Belfast wins major governing powers in landmark deal

Northern Ireland lawmakers voted to transfer policing and justice powers from London to Belfast in a milestone decision on Tuesday. The deal was passed by the Northern Ireland Assembly with an overwhelming majority of 88 ‘yes’ votes, to 17 ‘no’.



The Northern Ireland Assembly voted in favour of an agreement to transfer two major governing powers, judicial and policing, from London to Belfast, in a landmark vote on Tuesday.

The decision, which was passed with an overwhelming majority of 88 ‘yes’ votes, had only 17 dissenters, all of whom came from union groups eager to retain ties to Britain.

Earlier, former US President George W. Bush had made a rare foray into international politics by trying to persuade – indirectly – one of Northern Ireland leading unionist parties, the Ulster Unionist Party (UUP), to support a key vote on the transfer of the powers to the province.

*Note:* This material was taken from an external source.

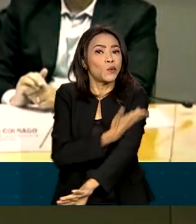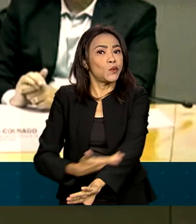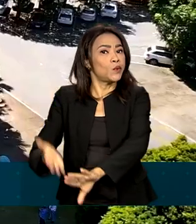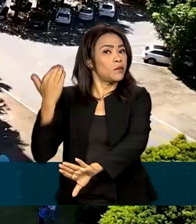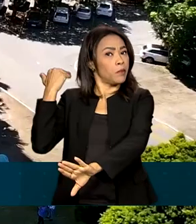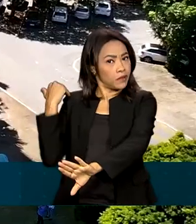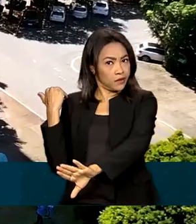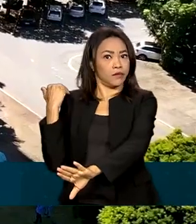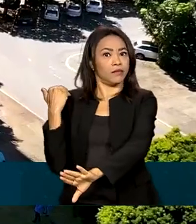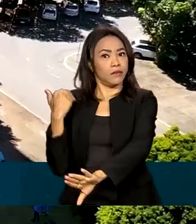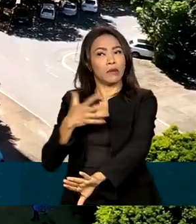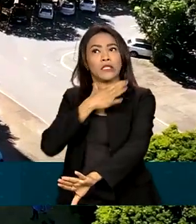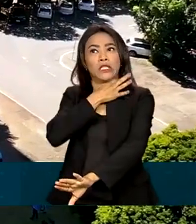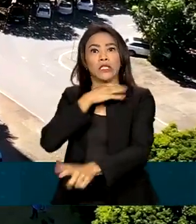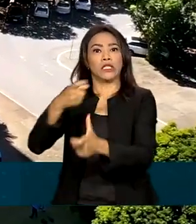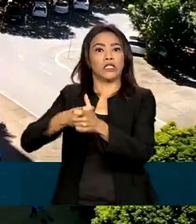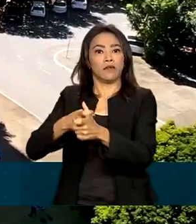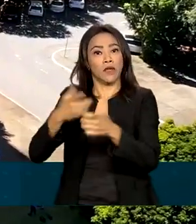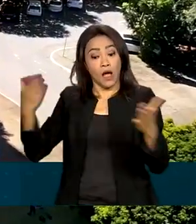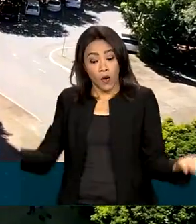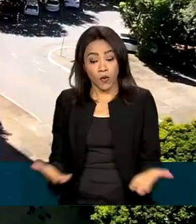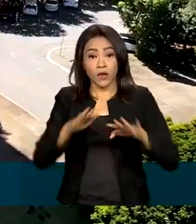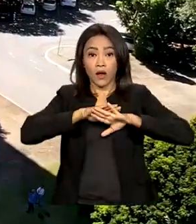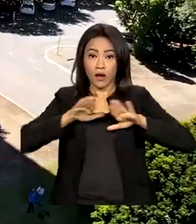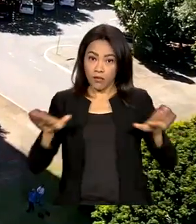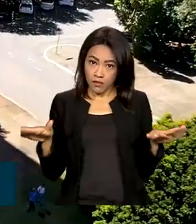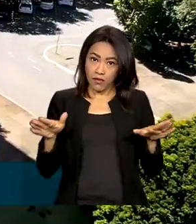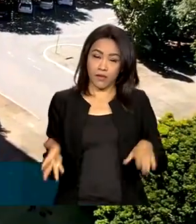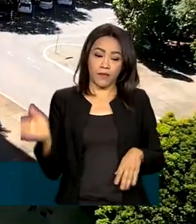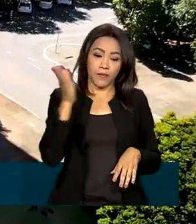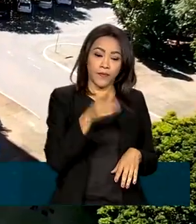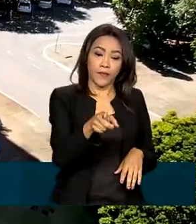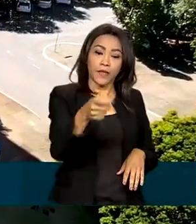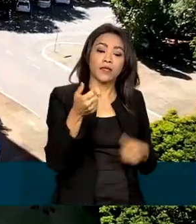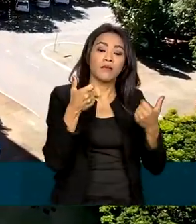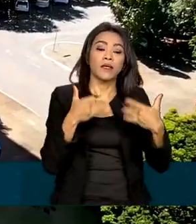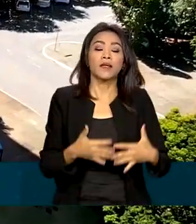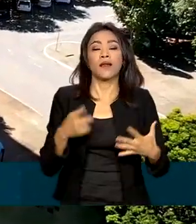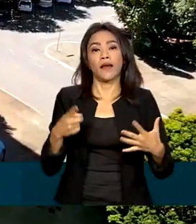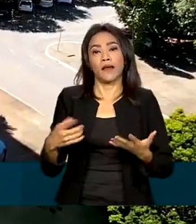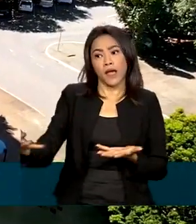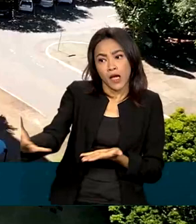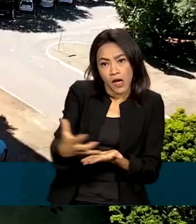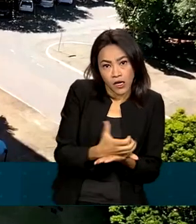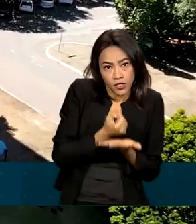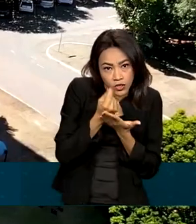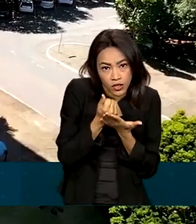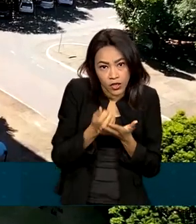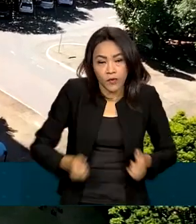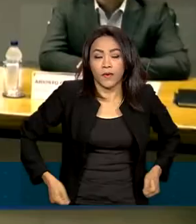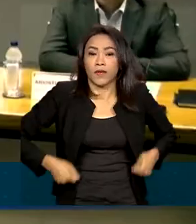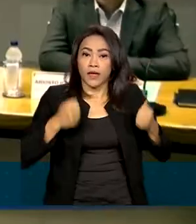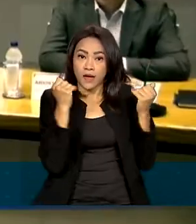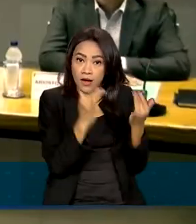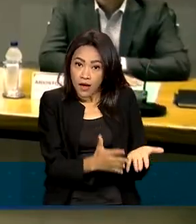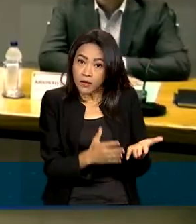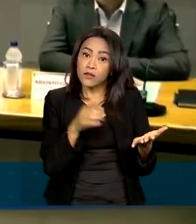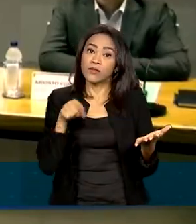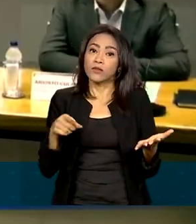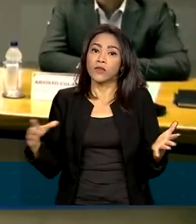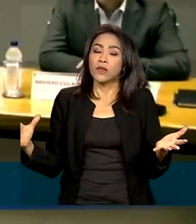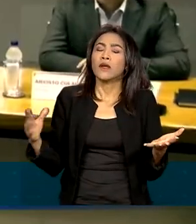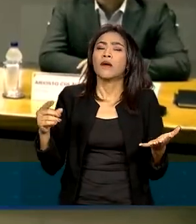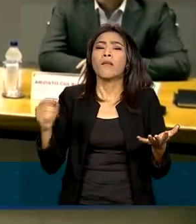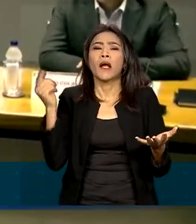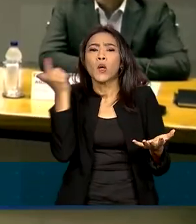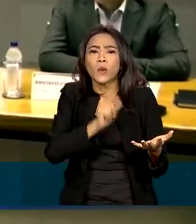Acabou. A projeção faz parte do relatório de avaliação de receitas e despesas do quinto bimestre deste ano. E para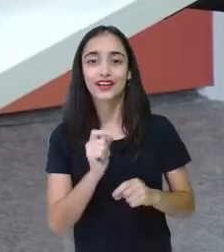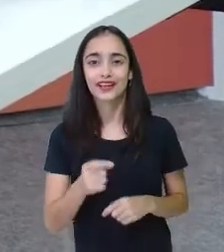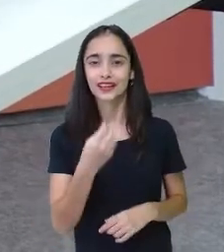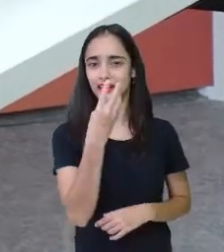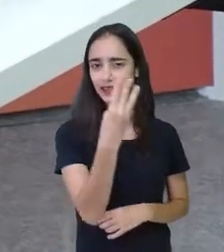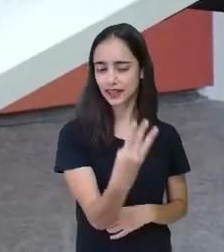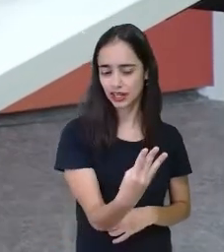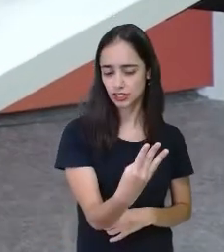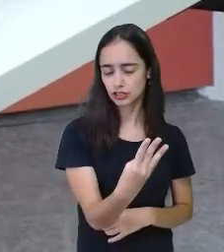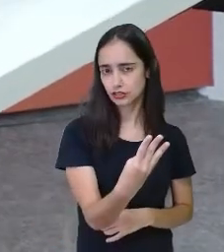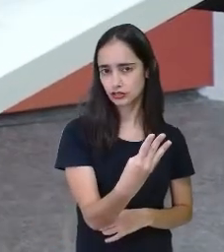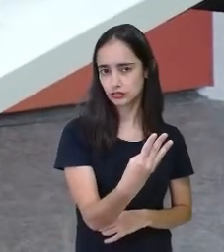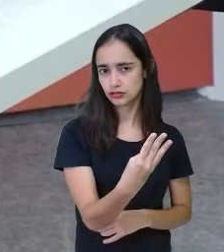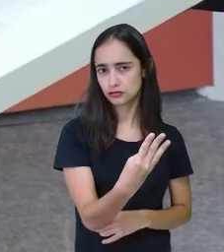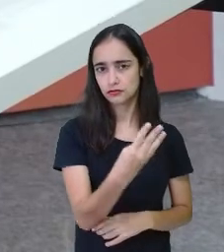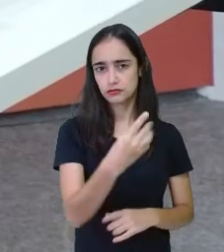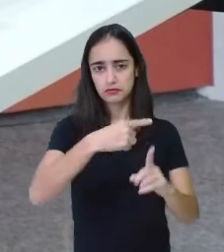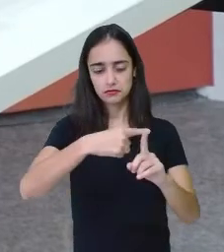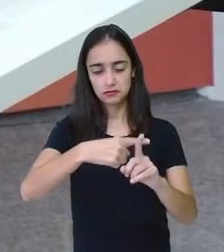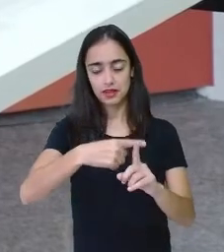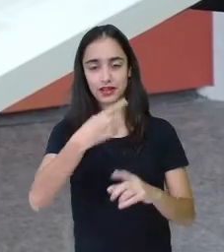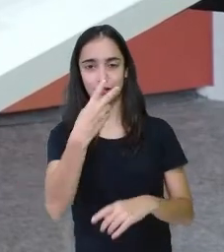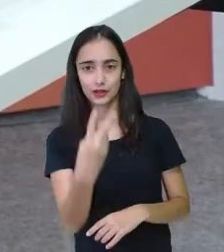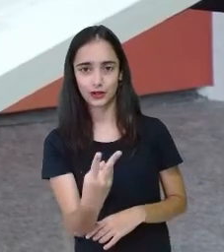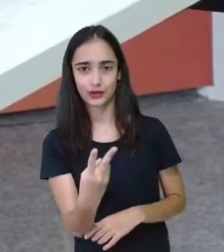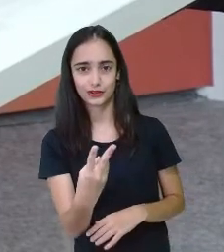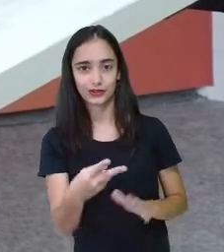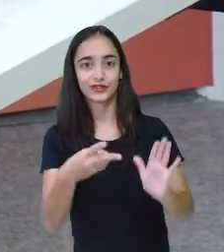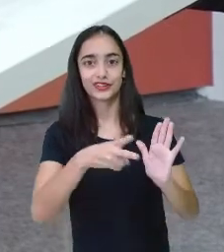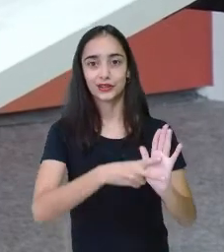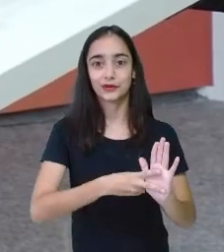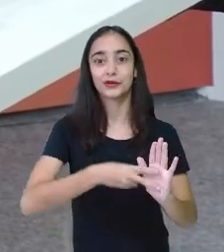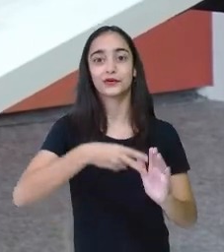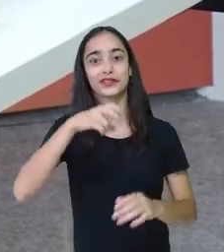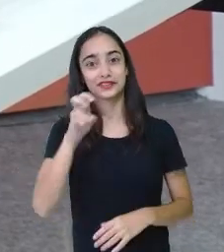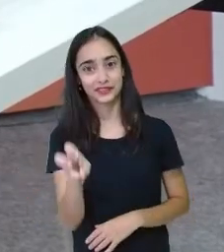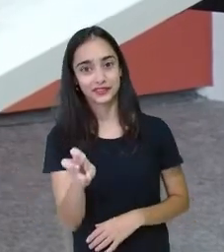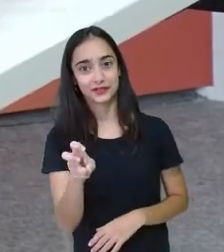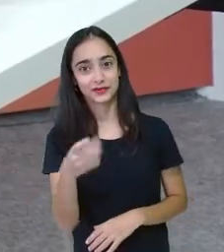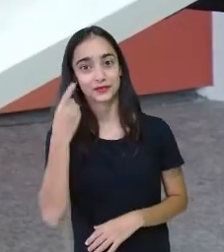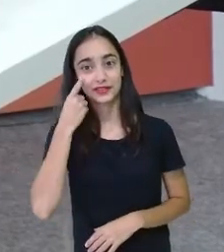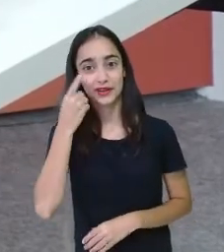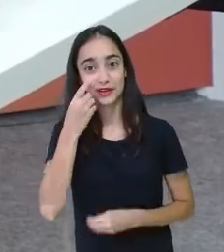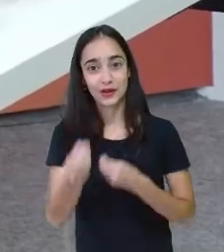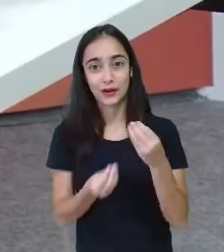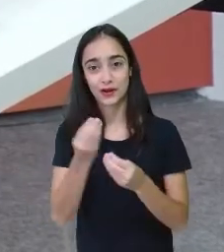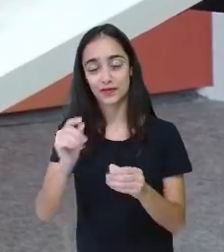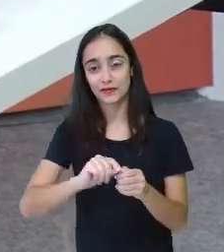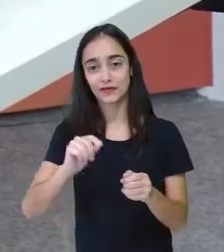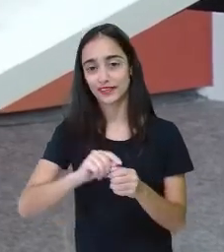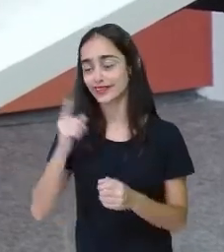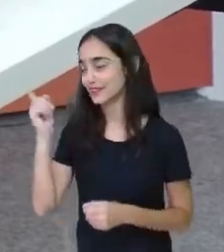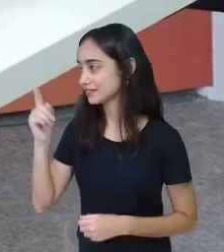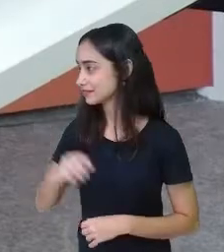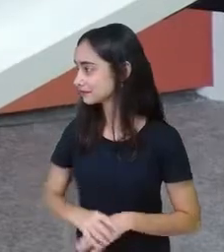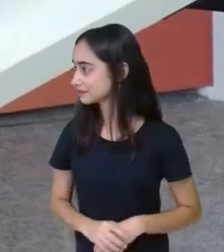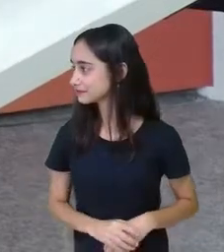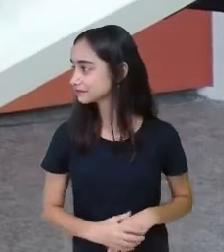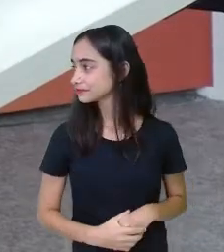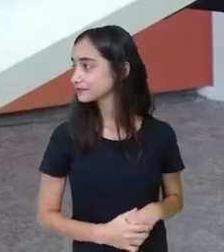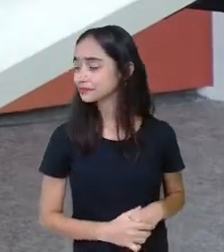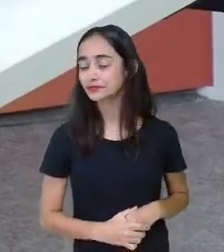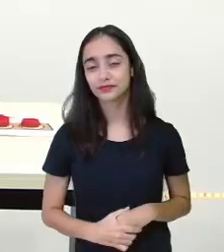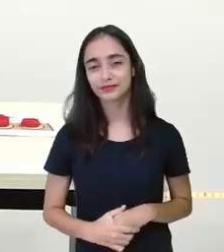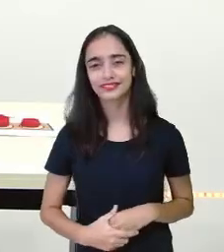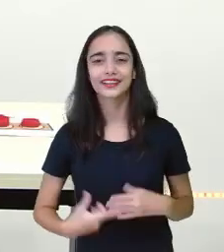2. Então, 3 mais 2. Olha aí, 1, 2, 3, 4, 5. Então, a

The call was made to British opposition leader David Cameron, whose Conservative Party has an electoral pact with the UUP.

Conservative Party spokesman Owen Paterson confirmed to the Guardian newspaper that a “positive” conversation had taken place, but that Cameron had told Bush that he could not force the UUP’s hand.

UUP leader Sir Reg Empey told FRANCE 24 the former US president’s advice was welcome but that it would not change his party’s stance.

“While we appreciate the help former President Bush gave us over the years in terms of economic development and other matters, I think he misunderstands the relationship between the UUP and Conservative parties,” he said.

Clinton picks up the phone

US Secretary of State Hillary Clinton was also in touch, speaking to UUP leader Sir Reg Empey on Friday and to Northern Ireland's first and deputy first ministers, Peter Robinson of the Democratic Unionist Party (DUP) and Martin McGuinness (Sinn Fein), at the weekend.

Pressure from McGuinness and Robinson on the UPP to support the plan, however, seems to have only strengthened the party’s opposition.

“Their bully-boy tactics have served only to galvanise the UUP, who will continue to act solely in the best interests of Northern Ireland,” UPP deputy leader Danny Kennedy told FRANCE 24.

He added: “We have consistently stated that we want to see policing and justice powers exercised by a local minister accountable to local representatives. However the conditions must be right – we must show that the Assembly can handle the power that it has before it takes on even more contentious powers.”

Old foes sharing power

The agreement was carved out last month between the DUP and Sinn Fein, one-time foes who now share power in a devolved government.

Under the deal, policing and justice powers – a highly sensitive issue due to Northern Ireland's bloody sectarian history – are expected to be transferred from London to Belfast on April 12.

This will be the final major step in the devolution process which started in 1998.

The UUP, like the DUP, is Protestant and favours Northern Ireland remaining part of Britain. Sinn Fein is Catholic and wants Northern Ireland to become part of a united Ireland.

Sinn Fein and the DUP are both expected to support the deal and the UUP’s “no” vote is unlikely to stop it from going through. However, it would undermine efforts to show that the deal enjoys wide support among the unionist community.